What a difference 24 hours makes. I can’t promise I’m back to normal. There are still some questionable moments. But I’m feeling a lot better. Yesterday was rough. Not only was I on the verge of tears a lot during the day, but I was also feeling physically unwell. My boss was near the timeclock when I tried to punch in. It rejected my fingerprint and I yelled at it. Actually I swore at it. I wanted to throw it across the room but that seemed excessive. Then the thermometer, which never likes me, refused to give me a temperature so I wrote what it said on its screen, “LOW”, which I assume means its battery was low but I was in no mood to deal with it.

At lunch, people gave me some grief for punching back in too early. I’d come into the breakroom after them and I was going back to work before them. I didn’t care. I was done eating. Sitting with people didn’t seem any more appealing than going back to my desk so I went back to my desk. By 3, I was shot. Everything hurt. Everything was annoying. I wanted out. I was working on a report and everyone in my office area was scheduled to leave at 4. I leave at 5 but I reasoned I could make it till 4.

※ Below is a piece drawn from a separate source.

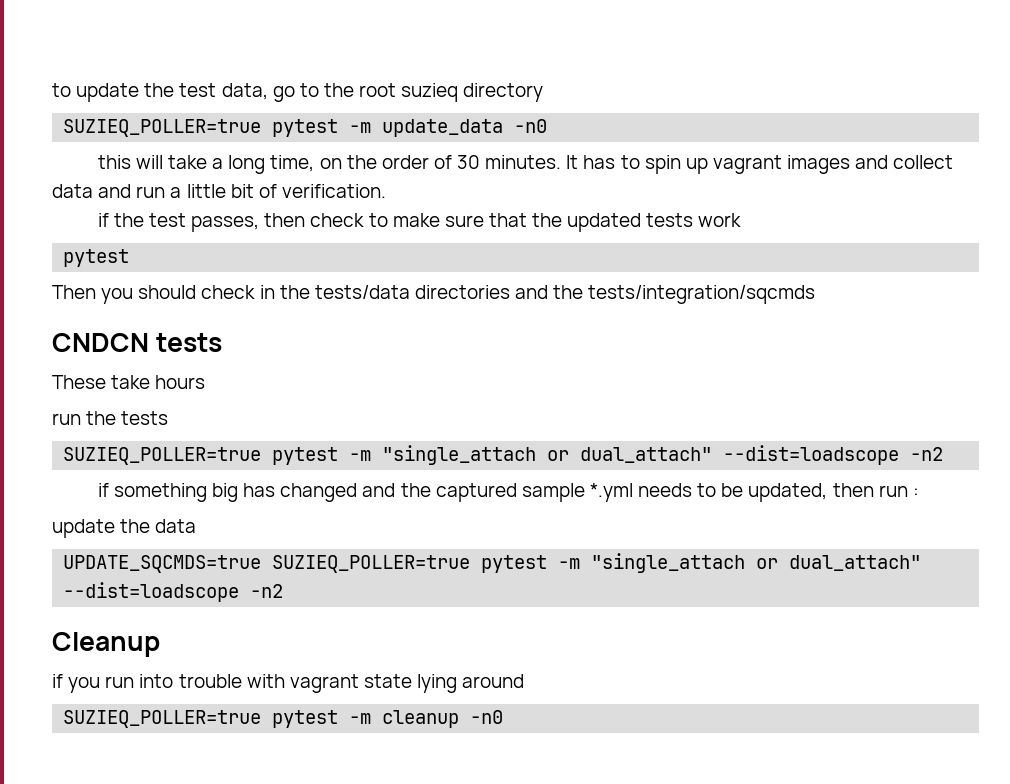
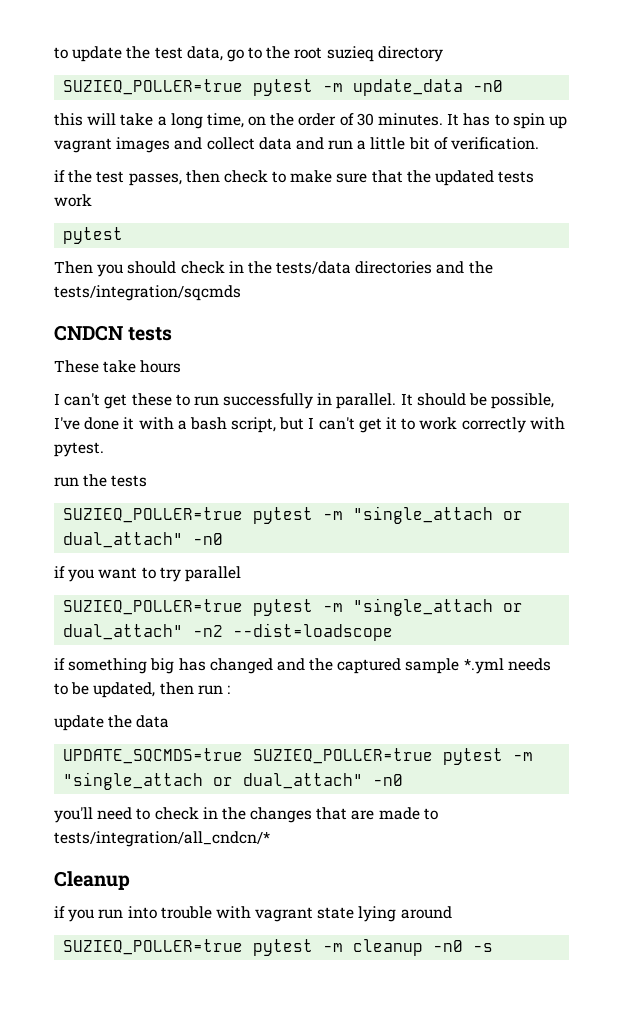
(206, 382) none -> [54,393,555,409] [54,417,565,433] [54,442,104,457] // I can't get these to run successfully in parallel. It should be possible, I've done it with a bash script, but I can't get it to work correctly with pytest.
[723,445,944,465] --dist=loadscope -n2 -> [193,533,224,545] [54,566,241,582] [63,598,524,616] [63,623,394,641] -n0 // if you want to try parallel // SUZIEQ_POLLER=true pytest -m "single_attach or dual_attach" -n2 --dist=loadscope
[63,582,284,602] --dist=loadscope -n2 -> [373,774,404,786] [54,807,438,823] [54,831,270,847] -n0 // you'll need to check in the changes that are made to tests/integration/all_cndcn/*
(504, 717) none -> [473,943,494,952] -s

As my boss left, she asked if I was leaving. I had a few more items on the report and I wanted to finish it. I said I was surprised I made it that far in the day. She laughed and said she was surprised I made it beyond my argument with the timeclock. And then, for whatever reason, I started feeling better on the drive home. I know. I know. Many people feel this way on the drive home. But this was different. The physical pains were lessening. I wasn’t on the verge of tears. The sun was shining, both literally and figuratively.

Lion wondered why I was home early. He wondered how I felt. I’m sure it was as unbelievable to him as it was to me that things were better. How does that happen? Did he have a sense of impending doom when he knew that I was home? Was he afraid to open his mouth for fear of annoying me? I can’t say I blame him if that was the case. There were times over the previous few days that I was afraid to talk to anyone about anything for fear I would fall apart. Lion being worried I was silent because I was mad was only part of the story. It’s difficult to talk when you’re afraid you’ll burst into tears and even more difficult to explain why you’re crying, especially if you’re not sure why yourself.

My weenie was still out of commission last night. The spot is still sore. Humph. I would have played with him if he’d been able. If he’s up for it tonight we can certainly play. At the very least, we should snuggle. I think we can both use the closeness.

I still owe Lion a spanking. I don’t really want to punish him for something that wasn’t his fault. I’m also not sure how it will affect me. If I’m punishing him because I was in a bad mood, will I hate myself for doing it? I’m a little afraid I’ll wind up feeling like I did for the past few days. Maybe it’s silly to think that, but it was a horrible few days and it’s still fresh.